Sometimes I despair and think that it is all going to end very, very badly
@RoddyB
There were earthquakes? I didn't notice.
Most earthquakes are somewhat less noticable then an HGV or train going past your front door or back garden.
The only time earthquakes less then a magnitude 5 make other then the local news is when someone is pushing some short of political agenda or someone is looking for research $$$.
There were 27 earthquakes greater then magnitude 2.5 today.
http://earthquake.usgs.gov/earthquakes/map/
"Gixxerboy raises an interesting point - central Europe could benefit from this if they get a move on. This makes shale gas an ideal conduit for European economic development and recovery. Helping poorer European nations get richer would cut down on the 'need' for the EU to redistribute wealth by force."
Excellent point Gareth.
Lets postulate and then speculate a tad, it's not totally beyond the bounds of possibility - the way things are moving in the UK.
Eastern Europe, and if they do exploit all their considerable resources.......
Here in Britain, if we continue to allow a few
kno*headsthe greens and their political allies - to dominate the media, Parliament and thereby crush what industry and manufacturing that still manages to cling on - in these [future] benighted isles. Then, gradually in the next fifty years - British workers will be leaving these islands to seek work in Ukraine and Poland - if they let 'em in.................And Gazprom's Nord Stream gas pipeline under the Baltic will be a 14 billion Euro white elephant.
One investor told me that the largest shale deposits in Europe are in France, but the French would rather destroy their economy and live in poverty than frack.
In France they know that fracked gas would undermine their Nuclear industry ~80% of all electricity generation and CO2 emissions / head now less than China.
That is whey they want to hold it back.
I live there and I am really glad that the likelihood of the lights going out is minimal because they have had a sensible longterm energy policy. Unlike the dithering UK.
Video about oil drilling in Los Angeles and how unobtrusive it is.

(Structured pose outputs)
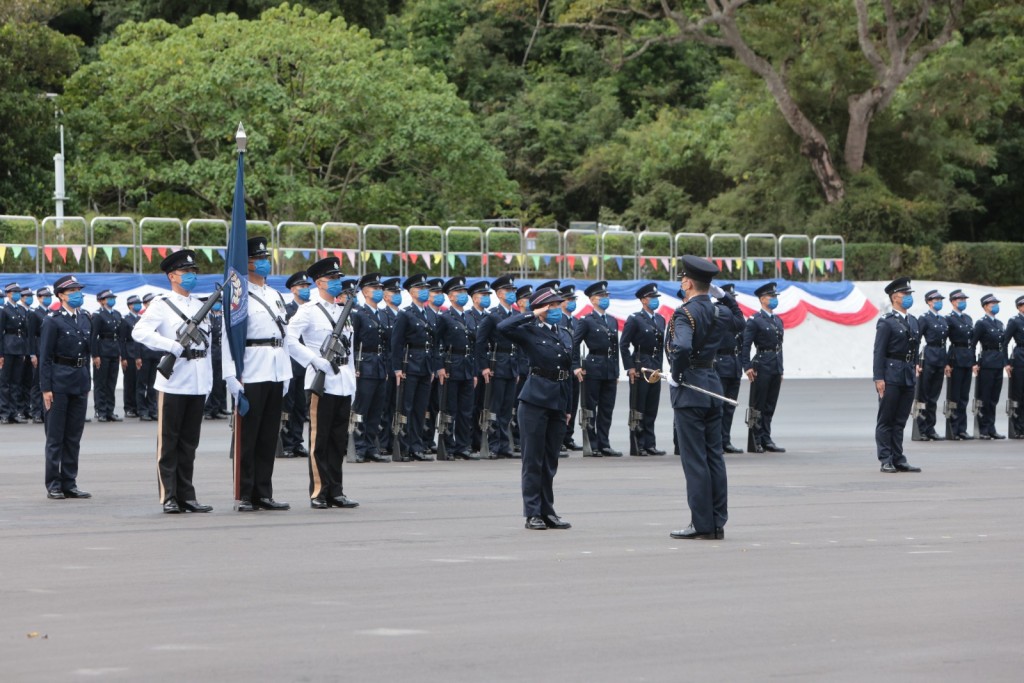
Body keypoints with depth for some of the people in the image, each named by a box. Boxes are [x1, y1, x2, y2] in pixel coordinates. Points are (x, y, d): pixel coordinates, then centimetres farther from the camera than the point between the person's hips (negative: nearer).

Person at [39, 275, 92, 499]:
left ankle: (69, 484, 13)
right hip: (59, 381, -6)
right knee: (55, 437, 0)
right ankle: (53, 486, 4)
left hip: (79, 382, 6)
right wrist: (46, 388, -13)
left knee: (74, 436, 8)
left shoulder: (84, 320, 12)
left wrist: (87, 384, 14)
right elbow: (45, 356, -9)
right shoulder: (53, 321, -7)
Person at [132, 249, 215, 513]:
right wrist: (173, 347, -21)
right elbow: (139, 331, -15)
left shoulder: (201, 307, 18)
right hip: (173, 382, -6)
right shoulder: (162, 305, -2)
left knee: (189, 442, 9)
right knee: (169, 441, -1)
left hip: (198, 382, 6)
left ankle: (186, 496, 13)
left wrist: (208, 381, 12)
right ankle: (169, 497, 1)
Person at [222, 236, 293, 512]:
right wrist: (232, 377, -20)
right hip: (252, 374, -7)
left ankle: (264, 494, 13)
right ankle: (245, 496, 0)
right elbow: (228, 338, -12)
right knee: (248, 436, -4)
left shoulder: (275, 295, 17)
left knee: (269, 436, 9)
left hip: (276, 373, 7)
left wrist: (287, 373, 15)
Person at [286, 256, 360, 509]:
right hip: (322, 382, -7)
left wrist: (352, 382, 17)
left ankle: (335, 491, 12)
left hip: (343, 383, 7)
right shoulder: (309, 310, -4)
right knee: (319, 440, -3)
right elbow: (289, 339, -14)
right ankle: (319, 492, 1)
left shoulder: (343, 311, 18)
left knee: (339, 440, 8)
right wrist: (315, 360, -17)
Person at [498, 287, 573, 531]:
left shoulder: (564, 335, 14)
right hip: (535, 400, -6)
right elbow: (503, 327, -24)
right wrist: (533, 315, -17)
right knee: (533, 460, -1)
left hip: (558, 402, 6)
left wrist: (568, 408, 14)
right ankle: (532, 514, 3)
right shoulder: (530, 332, -5)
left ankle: (548, 512, 16)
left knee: (550, 461, 10)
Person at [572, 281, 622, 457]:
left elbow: (616, 347, 17)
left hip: (610, 371, 6)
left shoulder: (613, 321, 16)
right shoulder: (586, 321, -3)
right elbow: (574, 343, -7)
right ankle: (591, 446, 3)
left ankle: (604, 445, 10)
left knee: (607, 409, 6)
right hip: (593, 369, -6)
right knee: (590, 409, 0)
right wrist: (576, 366, -12)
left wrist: (616, 371, 14)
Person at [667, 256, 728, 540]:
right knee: (714, 457, 10)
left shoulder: (686, 313, -16)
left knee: (694, 460, -4)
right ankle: (718, 523, 12)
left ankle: (702, 525, -3)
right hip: (713, 386, 8)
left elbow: (682, 348, -33)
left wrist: (676, 376, -17)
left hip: (689, 390, -8)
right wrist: (724, 296, 20)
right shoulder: (718, 312, 8)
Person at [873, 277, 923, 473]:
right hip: (891, 376, -7)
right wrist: (879, 378, -17)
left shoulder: (913, 322, 14)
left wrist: (914, 370, 14)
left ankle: (898, 460, 12)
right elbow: (879, 352, -12)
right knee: (886, 420, 0)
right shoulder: (886, 322, -8)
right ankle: (886, 461, 3)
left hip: (908, 378, 7)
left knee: (900, 421, 10)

Exercise instructions:
1. Summarize the forum discussion about shale gas in two sentences.
2. List every country named in the forum discussion about shale gas, counting the UK and Britain as one.

Response list:
1. Commenters say that most earthquakes are less noticeable than a passing HGV or train, and they argue that shale gas could drive economic development in Europe. One warns that if the greens dominate Britain, British workers may one day seek jobs in Ukraine and Poland, while others say France holds back fracking to protect its nuclear industry and has a sensible long-term energy policy, unlike the UK.

2.
- UK (Britain)
- Ukraine
- Poland
- France
- China